David Hart, Chief Executive Officer, RBH
From our point of view, it shouldn’t be. We already run a monthly rolling forecast process, and we forecast 12 months out. Ultimately, when we come to the annual budget, we find that the lion’s share of the work has been done. So it’s not the one-off effort that it used to be.
In terms of whether it’s a necessary evil, investors and funders still require it … From my point of view, it shouldn’t be, but it fundamentally is because there are so many stakeholders involved in the process. Until they all get over the line of not needing it, then it’s going to be difficult to change the process. But for us it’s less onerous because of how we forecast.
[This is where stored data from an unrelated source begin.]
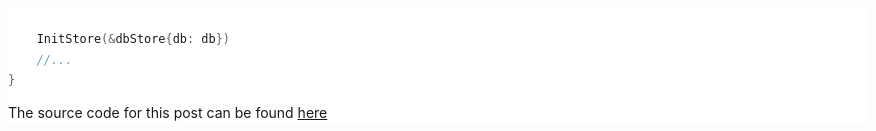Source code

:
 ```go

	InitStore(&dbStore{db: db})
	//...
}
```

The source code for this post can be found [here](https://github.com/sohamkamani/blog_example__go_web_db)

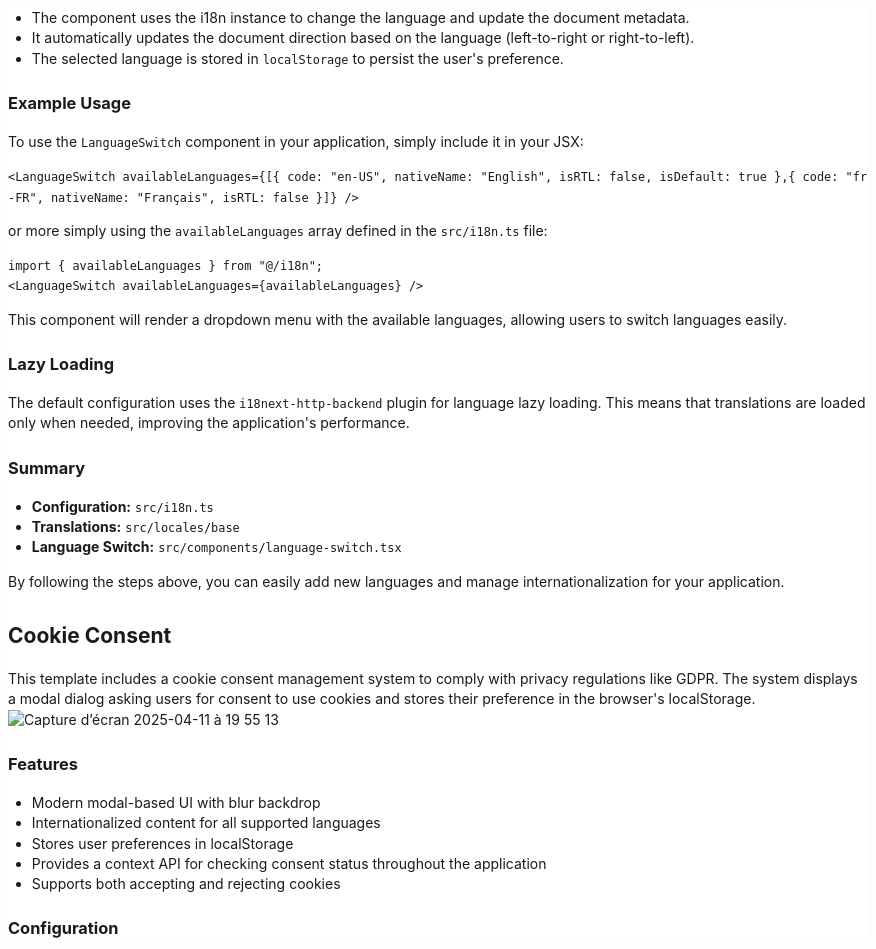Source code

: - The component uses the i18n instance to change the language and update the document metadata.
- It automatically updates the document direction based on the language (left-to-right or right-to-left).
- The selected language is stored in `localStorage` to persist the user's preference.

### Example Usage

To use the `LanguageSwitch` component in your application, simply include it in your JSX:

```tsx
<LanguageSwitch availableLanguages={[{ code: "en-US", nativeName: "English", isRTL: false, isDefault: true },{ code: "fr-FR", nativeName: "Français", isRTL: false }]} />
```

or more simply using the `availableLanguages` array defined in the `src/i18n.ts` file:

```tsx
import { availableLanguages } from "@/i18n";
<LanguageSwitch availableLanguages={availableLanguages} />
```

This component will render a dropdown menu with the available languages, allowing users to switch languages easily.

### Lazy Loading

The default configuration uses the `i18next-http-backend` plugin for language lazy loading. This means that translations are loaded only when needed, improving the application's performance.

### Summary

- **Configuration:** `src/i18n.ts`
- **Translations:** `src/locales/base`
- **Language Switch:** `src/components/language-switch.tsx`

By following the steps above, you can easily add new languages and manage internationalization for your application.

## Cookie Consent

This template includes a cookie consent management system to comply with privacy regulations like GDPR. The system displays a modal dialog asking users for consent to use cookies and stores their preference in the browser's localStorage.
<img width="944" alt="Capture d’écran 2025-04-11 à 19 55 13" src="https://github.com/user-attachments/assets/8769525c-bef0-4705-9b2e-6664aa68a9e0" />

### Features

- Modern modal-based UI with blur backdrop
- Internationalized content for all supported languages
- Stores user preferences in localStorage
- Provides a context API for checking consent status throughout the application
- Supports both accepting and rejecting cookies

### Configuration
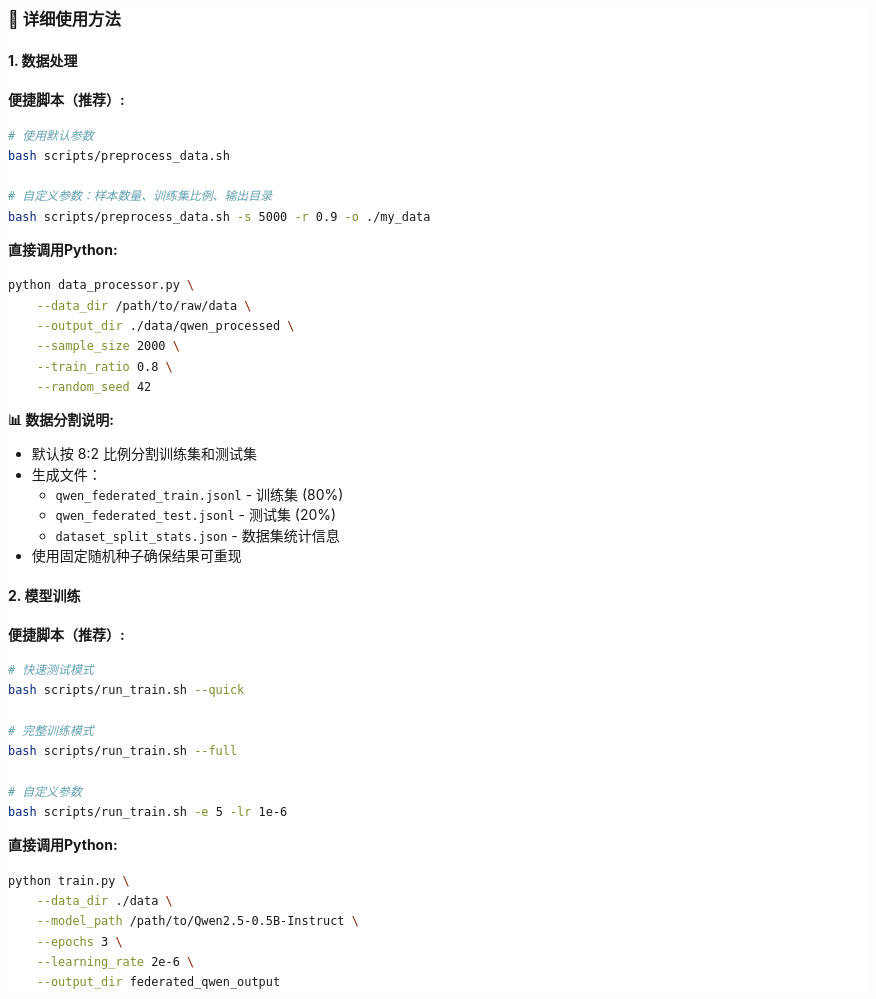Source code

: ### 🔧 **详细使用方法**

#### 1. 数据处理

**便捷脚本（推荐）:**
```bash
# 使用默认参数
bash scripts/preprocess_data.sh

# 自定义参数：样本数量、训练集比例、输出目录
bash scripts/preprocess_data.sh -s 5000 -r 0.9 -o ./my_data
```

**直接调用Python:**
```bash
python data_processor.py \
    --data_dir /path/to/raw/data \
    --output_dir ./data/qwen_processed \
    --sample_size 2000 \
    --train_ratio 0.8 \
    --random_seed 42
```

**📊 数据分割说明:**
- 默认按 8:2 比例分割训练集和测试集
- 生成文件：
  - `qwen_federated_train.jsonl` - 训练集 (80%)
  - `qwen_federated_test.jsonl` - 测试集 (20%)
  - `dataset_split_stats.json` - 数据集统计信息
- 使用固定随机种子确保结果可重现

#### 2. 模型训练

**便捷脚本（推荐）:**
```bash
# 快速测试模式
bash scripts/run_train.sh --quick

# 完整训练模式
bash scripts/run_train.sh --full

# 自定义参数
bash scripts/run_train.sh -e 5 -lr 1e-6
```

**直接调用Python:**
```bash
python train.py \
    --data_dir ./data \
    --model_path /path/to/Qwen2.5-0.5B-Instruct \
    --epochs 3 \
    --learning_rate 2e-6 \
    --output_dir federated_qwen_output
```
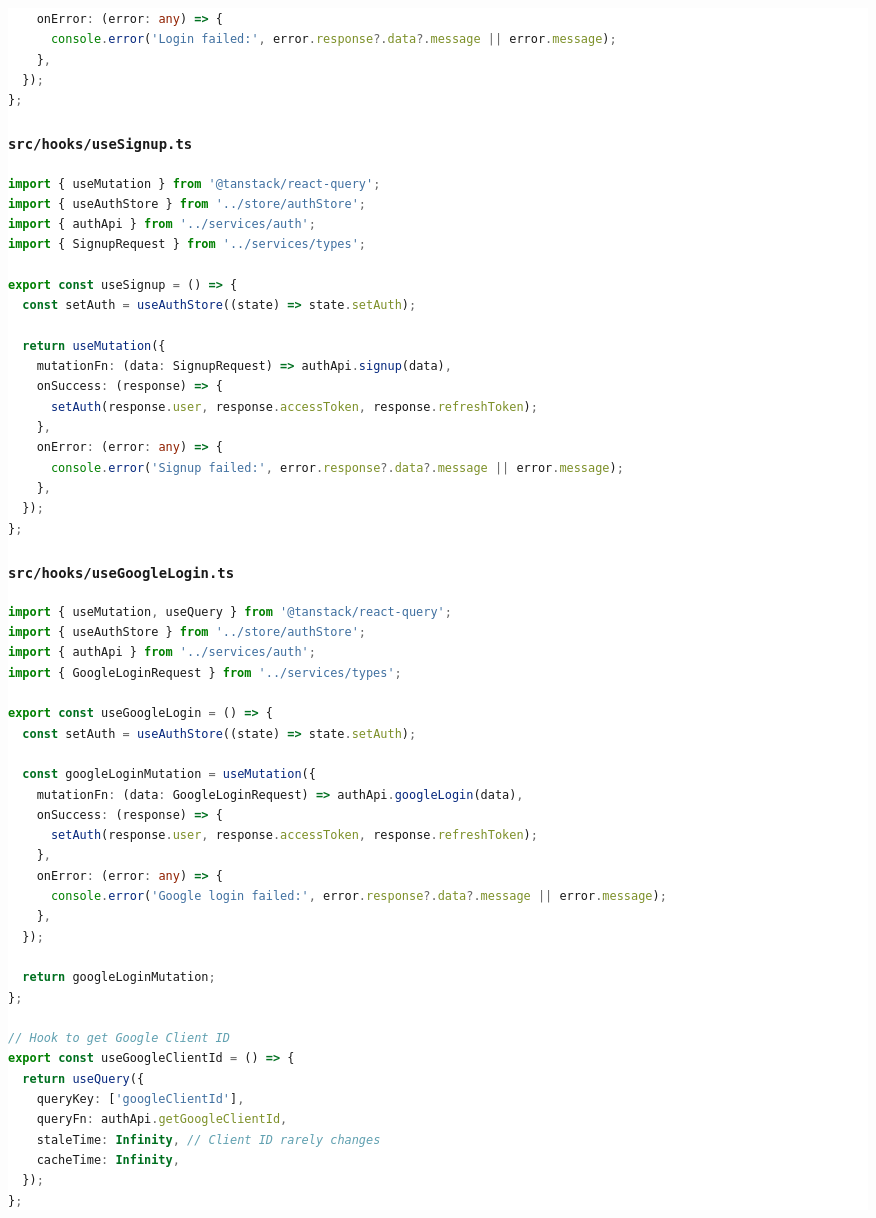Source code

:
 ```typescript
    onError: (error: any) => {
      console.error('Login failed:', error.response?.data?.message || error.message);
    },
  });
};
```

### `src/hooks/useSignup.ts`

```typescript
import { useMutation } from '@tanstack/react-query';
import { useAuthStore } from '../store/authStore';
import { authApi } from '../services/auth';
import { SignupRequest } from '../services/types';

export const useSignup = () => {
  const setAuth = useAuthStore((state) => state.setAuth);

  return useMutation({
    mutationFn: (data: SignupRequest) => authApi.signup(data),
    onSuccess: (response) => {
      setAuth(response.user, response.accessToken, response.refreshToken);
    },
    onError: (error: any) => {
      console.error('Signup failed:', error.response?.data?.message || error.message);
    },
  });
};
```

### `src/hooks/useGoogleLogin.ts`

```typescript
import { useMutation, useQuery } from '@tanstack/react-query';
import { useAuthStore } from '../store/authStore';
import { authApi } from '../services/auth';
import { GoogleLoginRequest } from '../services/types';

export const useGoogleLogin = () => {
  const setAuth = useAuthStore((state) => state.setAuth);

  const googleLoginMutation = useMutation({
    mutationFn: (data: GoogleLoginRequest) => authApi.googleLogin(data),
    onSuccess: (response) => {
      setAuth(response.user, response.accessToken, response.refreshToken);
    },
    onError: (error: any) => {
      console.error('Google login failed:', error.response?.data?.message || error.message);
    },
  });

  return googleLoginMutation;
};

// Hook to get Google Client ID
export const useGoogleClientId = () => {
  return useQuery({
    queryKey: ['googleClientId'],
    queryFn: authApi.getGoogleClientId,
    staleTime: Infinity, // Client ID rarely changes
    cacheTime: Infinity,
  });
};
```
Michael Grove, Chief Operating Officer, HotStats
I think the annual budget process is a good discipline. It’s basically a strategy meeting. You start with a half-year of actual data and use the forecast to project the rest of the year’s data. Then you build the budget on the back of that based on assumptions about what will happen over the rest of the year and throughout next year. Then you review performance monthly throughout the year. Some budgets aren’t signed off until January, after the year has already begun.
But things move so much from budget time to the actual year from the cashflow and operational perspective that it makes sense to have more regular review. The forecast has become automated based on run rates, which for me, misses the element in the budget process of revisiting the strategy and operational efficiencies. Maybe quarterly or half yearly reviews are the middle ground.
Owners have a different perspective, however. This is the necessary part. The budget is needed for financing, funding, and planning. The reality is, from an operational perspective, hotels need to update budgets more regularly. That’s why at HotStats we’re committed to providing benchmarking data on a monthly basis, allowing hotels to continually compare and improve their performance against the market.